E já que falamos de futebol... (*)
O TRIVIAL
Num clássico sobre futebol, provavelmente desconhecido entre nós e publicado há já dez anos - The Football Factory, de John King -, o protagonista, Tom, adepto de um Chelsea que ainda nem sonhava com Mourinho, começa por dizer que "o futebol é inteiramente uma questão de ambiente, e se os estádios estivessem vazios, se neles não houvesse tanto barulho, não valeria a pena lá ir". Para ele e para o seu bando de amigos ainda jovens, párias numa sociedade inglesa então em crise, devastada pelo desemprego e o alcoolismo, pouco importava a vitória ou a derrota, mas sim o cenário de violência caracterizado pelas cenas de pancadaria com os adeptos dos clubes rivais e de cacetada com a polícia. Nada que se parecesse com os "brandos costumes" lusitanos.
Mais de duzentas páginas e vários anos depois, Tom confessa que gosta sempre de ver o futebol pela televisão. Não como quando era criança e decorava os nomes das equipas, dos jogadores, dos estádios, mas como um "ritual de sábado à tarde, que tu não podes perceber quando és jovem porque andas lá fora às voltas com os truques da vida". Tom admite que, ao envelhecer, talvez perca os seus ímpetos de violência e sexo, para se contentar com o que lhe dava prazer quando era puto. "História de velhos que entram na segunda infância", diz ele, enquanto vê desfilar os eternos jornalistas especializados, uns a darem palpites válidos, outros a debitarem disparates, enchendo os nossos ouvidos de comentários sobre, por exemplo, a rivalidade entre as duas equipas, mas totalmente incapazes de reproduzir os momentos fortes do jogo que está a ser transmitido.

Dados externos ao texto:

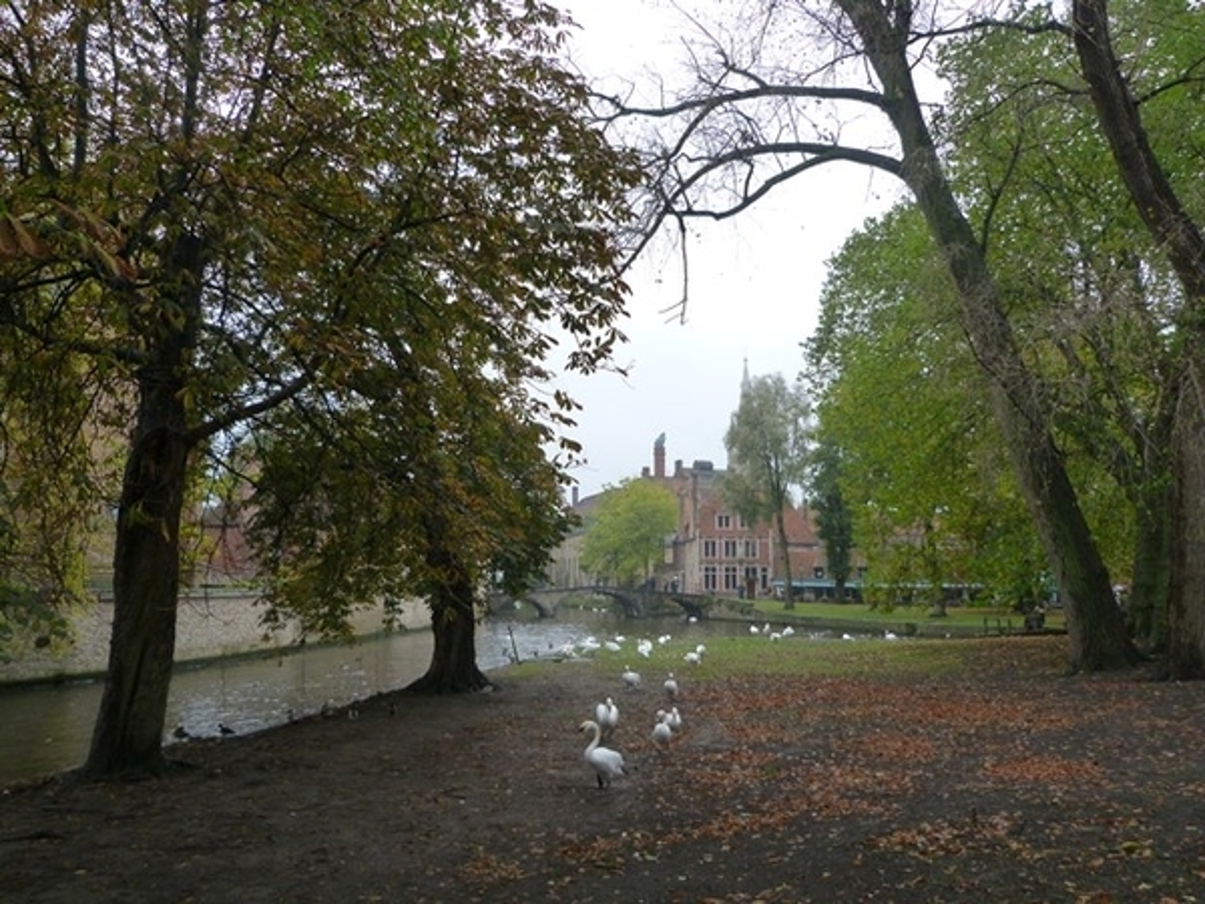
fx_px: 870
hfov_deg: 69.4
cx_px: 602
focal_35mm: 25
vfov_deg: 54.9
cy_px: 452
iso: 125
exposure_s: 1/100
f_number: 2.8
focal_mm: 4.5
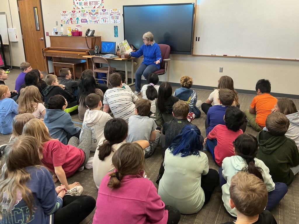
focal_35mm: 29
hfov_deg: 61.7
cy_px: 112
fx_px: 250
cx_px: 150
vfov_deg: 48.2
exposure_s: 1/60
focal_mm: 3
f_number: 1.8
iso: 100
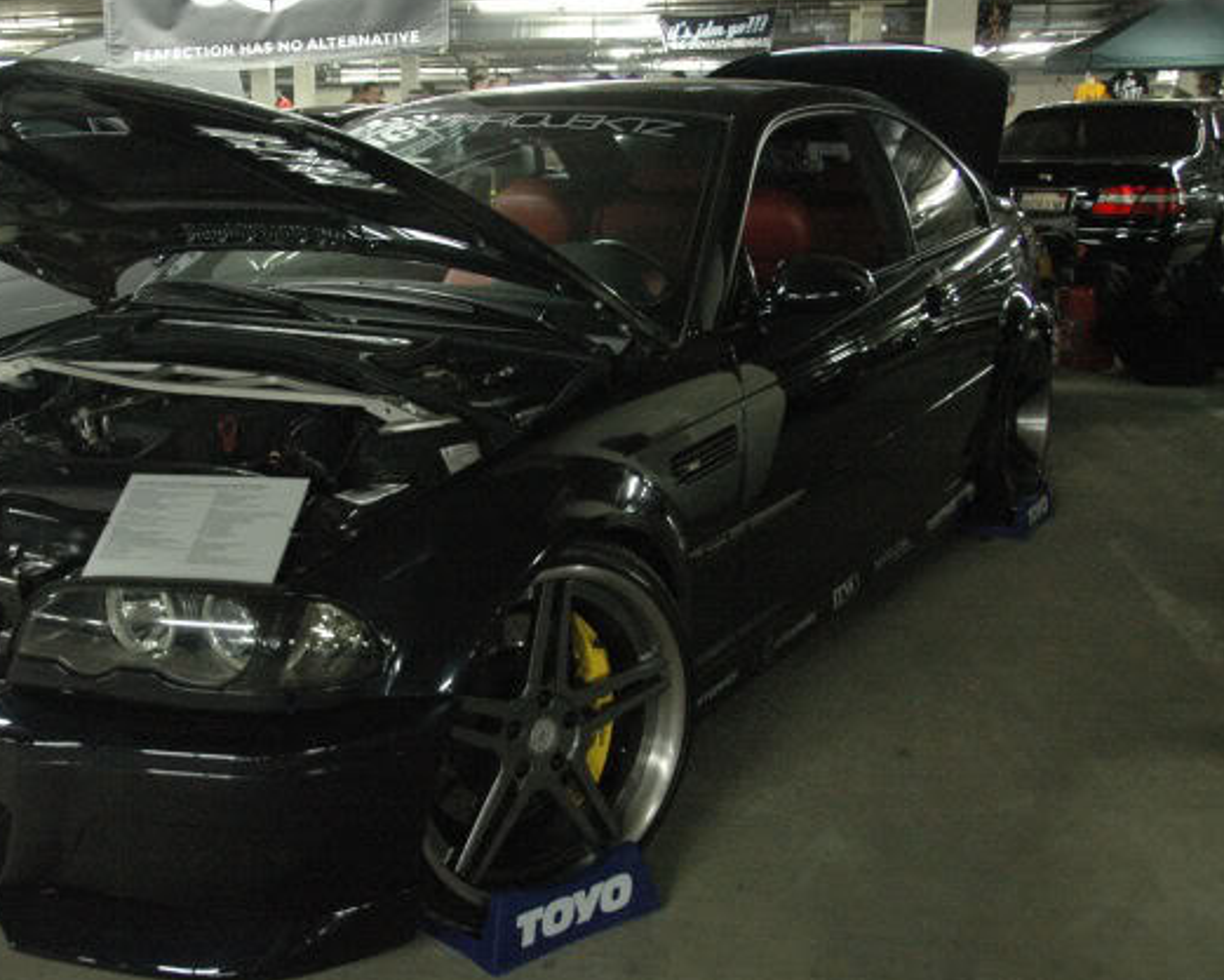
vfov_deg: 38.2
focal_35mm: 39
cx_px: 381
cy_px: 508
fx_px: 1413
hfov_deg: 45.9
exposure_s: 1/15
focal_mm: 20
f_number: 3.8
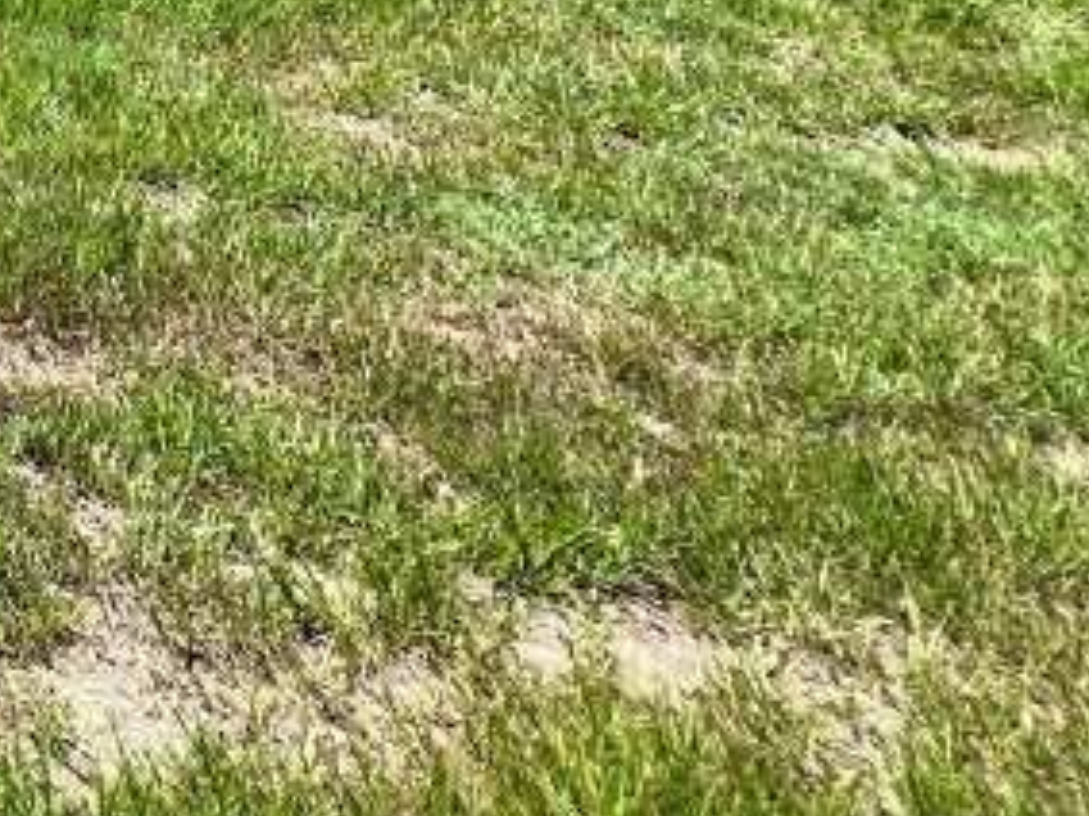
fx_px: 1478
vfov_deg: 21.8
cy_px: -589
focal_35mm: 47
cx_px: -797
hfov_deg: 23.6
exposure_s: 1/346
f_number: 1.8
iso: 32
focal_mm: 1.57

A televisão apropriou-se do futebol, "mas um tipo médio, que passa o tempo às voltas com o telecomando, de rabo sentado no sofá, só terá direito ao rectângulo de jogo e a três bancadas", lamenta Tom. Um tipo assim "vai malbaratar a vida a fazer zapping, regressando sempre à bola, atraído pelo ruído da multidão e por essa paixão que faz do futebol um desporto à parte". É certo que "os canais de televisão não atribuem qualquer importância aos adeptos, mas sem o barulho, sem o movimento dos espectadores, a bola não seria nada". Porque o futebol "é uma história de paixão" e "a televisão nada poderá contra isso". "Sem a paixão, o futebol está morto. Restam 22 tipos adultos a correr atrás de uma bola sobre um pedaço de relva." Ora, são as pessoas que fazem do futebol uma festa: "Elas aquecem e tudo levanta voo." Isto é: "Quando tu tens uma paixão, não importa qual, ela transborda." É por vezes o que sucede com o pontapé na bola.
Esta é uma história inglesa, em que, apesar da televisão, os estádios continuam a transbordar de adeptos. Não é uma história portuguesa, em que os estádios, alguns deles novinhos em folha, continuam, regra geral, às moscas. Desolação que já nem consegue ser disfarçada pelas bancadas sarapintadas, estilo trompe-l'oeil, por Tomás Taveira. Cá, só é de esperar mais do mesmo. As eternas escaramuças entre dirigentes dos clubes e da Liga. O não menos eterno caso do "Apito Dourado", cada vez mais ferrugento. O folhetim da transferência de Simão. Entre outros episódios do folclore lusitano. Que não matam a esperança numa Liga bem disputada entre os três do costume. Em suma: o trivial.
-(*) Já que falamos de futebol, aqui fica a crónica das 4ªs-feiras de Alfredo Barroso no «DN», transcrita com sua autorização.